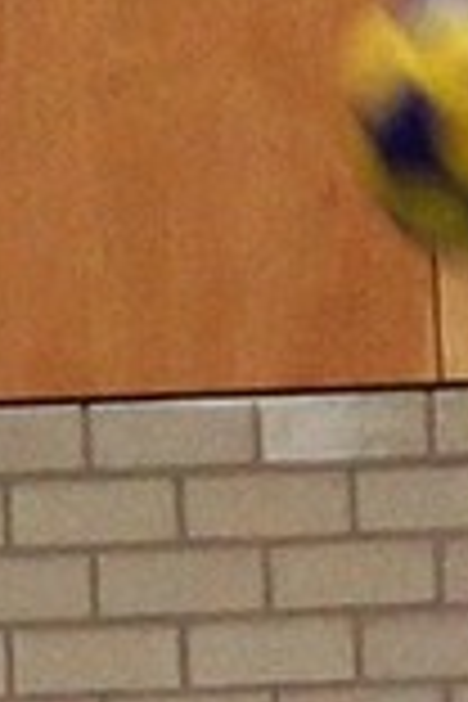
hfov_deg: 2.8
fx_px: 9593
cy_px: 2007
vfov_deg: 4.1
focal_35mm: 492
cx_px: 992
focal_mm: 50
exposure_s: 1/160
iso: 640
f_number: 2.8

= = = = = = =

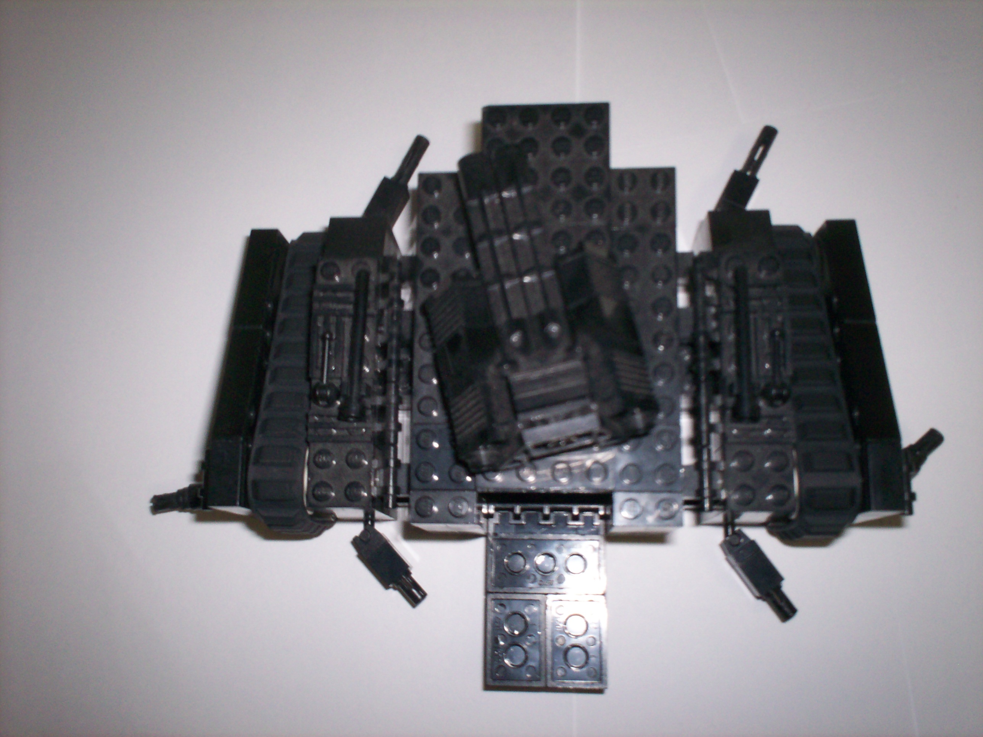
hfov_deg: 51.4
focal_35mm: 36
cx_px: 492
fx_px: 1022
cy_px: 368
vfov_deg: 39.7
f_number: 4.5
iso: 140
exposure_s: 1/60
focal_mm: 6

= = = = = = =

Work item -> In the entries above, find the line holding "hfov_deg: 2.8" and the line holding "f_number: 2.8"; print both of them and every line between, exactly, and nothing else.

Problem solution ->
hfov_deg: 2.8
fx_px: 9593
cy_px: 2007
vfov_deg: 4.1
focal_35mm: 492
cx_px: 992
focal_mm: 50
exposure_s: 1/160
iso: 640
f_number: 2.8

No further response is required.